#### Stored data
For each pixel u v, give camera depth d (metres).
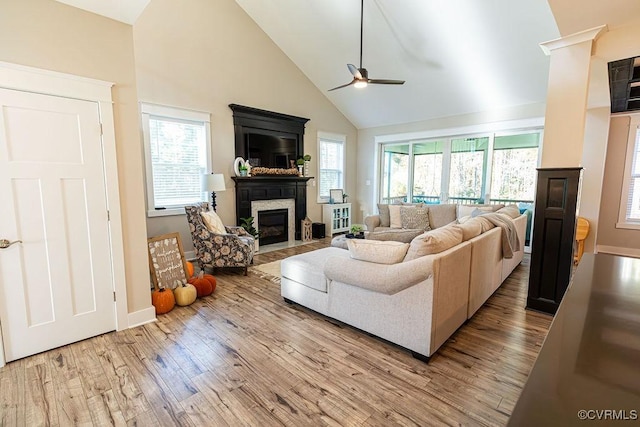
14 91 2.08
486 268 3.01
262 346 2.39
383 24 4.65
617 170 5.14
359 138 7.78
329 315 2.75
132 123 2.62
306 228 6.41
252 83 5.54
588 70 2.64
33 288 2.24
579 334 0.79
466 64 4.84
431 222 5.46
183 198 4.84
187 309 3.07
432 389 1.90
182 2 4.58
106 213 2.52
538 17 3.76
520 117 5.27
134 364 2.16
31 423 1.65
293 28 5.42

#### WORK REQUEST
Omit every picture, and otherwise quote the entries exactly.

#### COMPLETED EXERCISE
For each pixel u v, give camera depth d (metres).
14 91 2.08
486 268 3.01
262 346 2.39
383 24 4.65
617 170 5.14
359 138 7.78
329 315 2.75
132 123 2.62
306 228 6.41
252 83 5.54
588 70 2.64
33 288 2.24
579 334 0.79
466 64 4.84
431 222 5.46
183 198 4.84
187 309 3.07
432 389 1.90
182 2 4.58
106 213 2.52
538 17 3.76
520 117 5.27
134 364 2.16
31 423 1.65
293 28 5.42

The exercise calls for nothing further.